Kantor Camat Ujung Padang Digeruduk, Massa Sebut Camat Arogan dan Diduga Tim Sukses

Share this:

SIMALUNGUN, BENTENGTIMES.com – Kantor Camat Ujung Padang, Kabupaten Simalungun, digeruduk ratusan masyarakat, Senin (2/4/2018) siang. Masyarakat memrotes sikap camat yang dinilai arogan dan diduga rangkap jabatan sebagai tim sukses bakal calon Gubernur Sumatera Utara.

Koordinator aksi Syahrul Efendi mengatakan, tindakan camat memerintahkan anggotanya mencabut alat peraga kampanye (APK) sepanjang jalan utama dan dari depan Kantor Pimpinan Anak Cabang (PAC) PDIP Ujung Padang, telah mencederai proses demokrasi di Kabupaten Simalungun.

Masyarakat yang tergabung dalam Komunitas Masyarakat Ujung Padang menilai tindakan Camat Ujung Padang arogan karena melakukan pencabutan APK tanpa ada koordinasi.

“Sikap Camat telah melukai hati masyarakat Ujung Padang,” kata Syahrul Efendi di hadapan ratusan massa yang memadati Kantor Camat Ujung Padang.

Menurut Syahrul, kalaupun ada penertiban, maka yang paling berhak melakukannya bukan camat, melainkan Panwaslu. Dan, itu pun harus diawali dengan berkoordinasi dengan partai politik (parpol).

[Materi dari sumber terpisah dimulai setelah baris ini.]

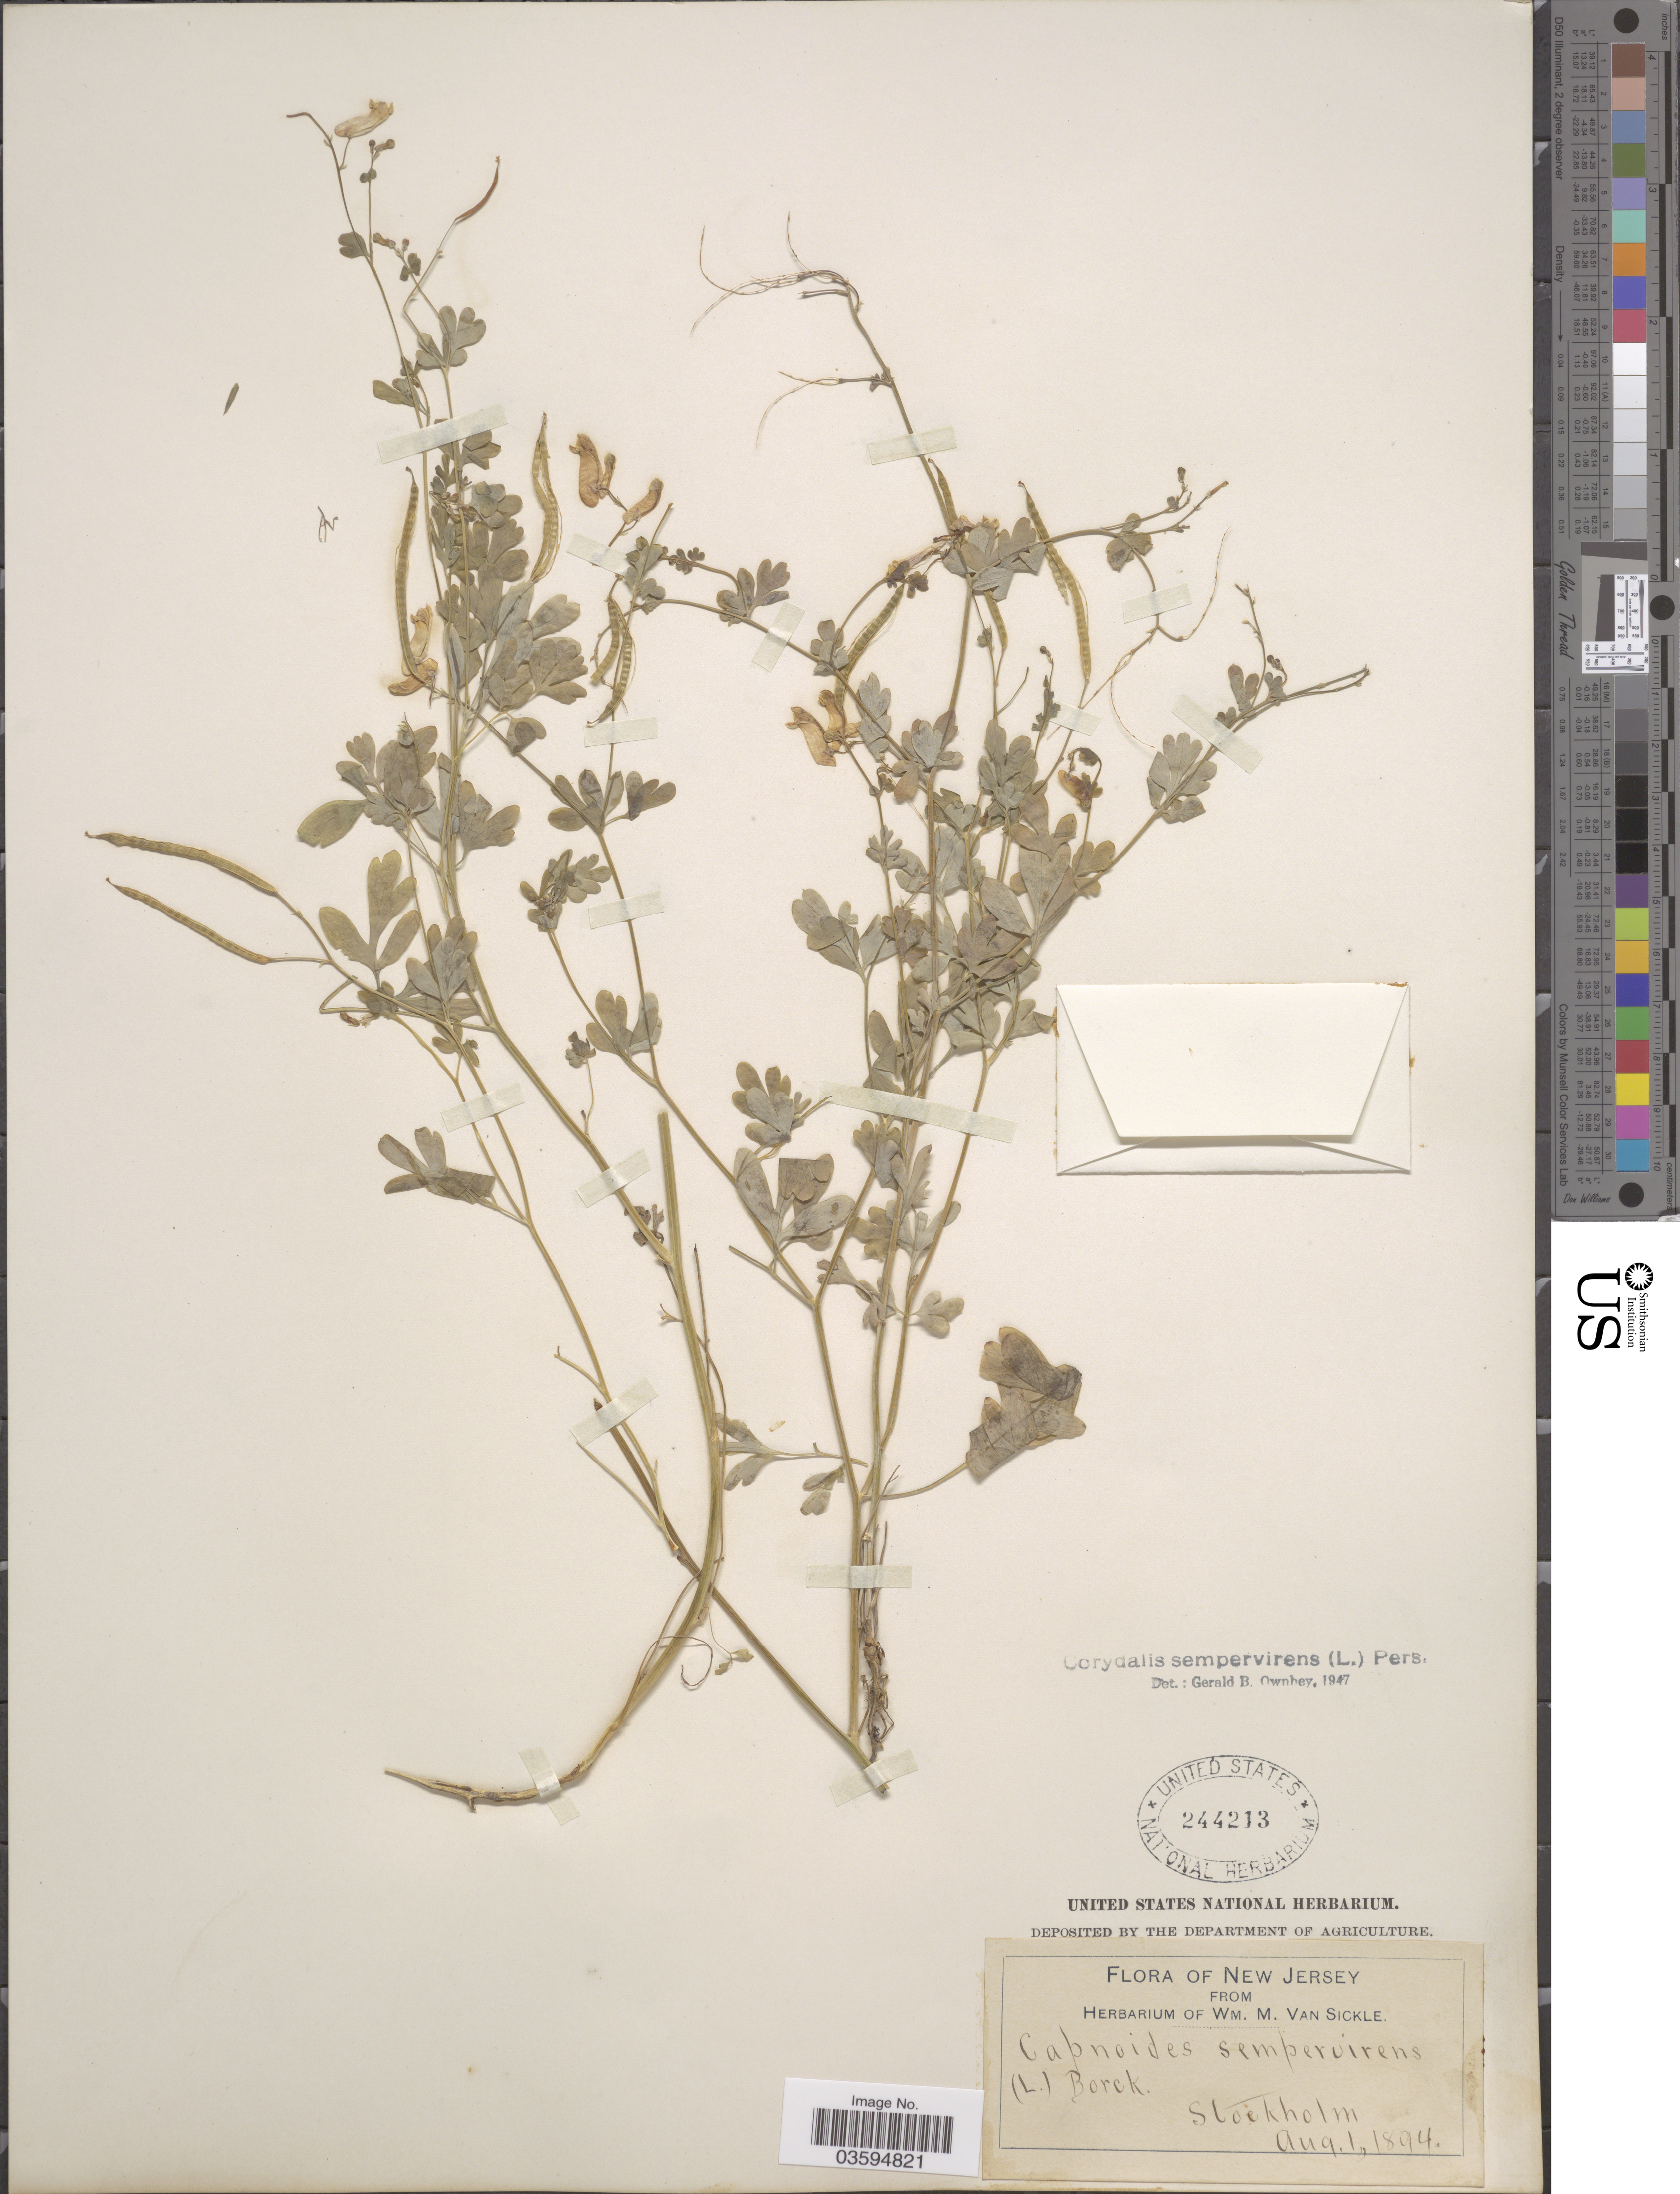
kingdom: Plantae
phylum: Tracheophyta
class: Magnoliopsida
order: Ranunculales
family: Papaveraceae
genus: Capnoides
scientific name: Capnoides sempervirens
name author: (L.) Borkh.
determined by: Strong, M. T., (US), Smithsonian Institution - National Museum of Natural History (UNITED STATES)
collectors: ex herb. Wm. M. Van Sickle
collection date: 1894-08-01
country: United States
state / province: New Jersey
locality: Stockholm.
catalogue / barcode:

“Kami juga bisa menertibkan sendiri kalau memang letak APK menyalahi. Tapi ini tanpa ada koordinasi. Dan yang paling membuat masyarakat terhina, pencopotan APK juga mereka lakukan dari depan rumah kami, dari Kantor PAC PDIP Ujung Padang,” ujar Syahrul.

“Tindakan Camat Ujung Padang telah menghina masyarakat Ujung Padang. Kami minta camat segera angkat kaki dari Ujung Padang,” tegas Syahrul.

Komunitas Masyarakat Ujung Padang menggelar unjuk rasa di Kantor Camat Ujung Padang, Senin (2/4/2018). Mereka memrotes tindakan camat melakukan penertiban alat peraga kampanye (APK) yang dinilai arogan.

“Yang kami inginkan sebenarnya Camat meminta maaf. Tapi malah beralibi dan balik menentang masyarakat. Maka, kami akan menempuh jalur hukum,” tandas Syahrul.

Maryono, Ketua PAC PDIP Ujung Padang menambahkan bahwa yang mereka kesalkan adalah sikap camat yang melakukan penertiban APK sampai ke depan kantor mereka, tanpa terlebih dahulu berkoordinasi dengan mereka.

Apalagi tindakan itu dilakukan karena pimpinannya yang juga bakal calon Gubernur Sumatera Utara hendak datang ke Ujung Padang. Tindakan itu menguatkan indikasi yang berkembang di masyarakat bahwa Camat Ujung Padang M Fikri Damanik rangkap jabatan sebagai tim sukses.

“Kami tidak perlu camat yang begitu. Kami minta dia keluar dari Ujung Padang,” tegas Maryono.

Menanggapi tuntutan masyarakat, Camat Ujung Padang M Fikri Damanik menjelaskan bahwa penertiban yang mereka lakukan bukan hanya terhadap APK tapi juga terhadap poster-poster tanpa izin. Dan, seluruh APK dan poster tersimpan di dalam gudang penyimpanan.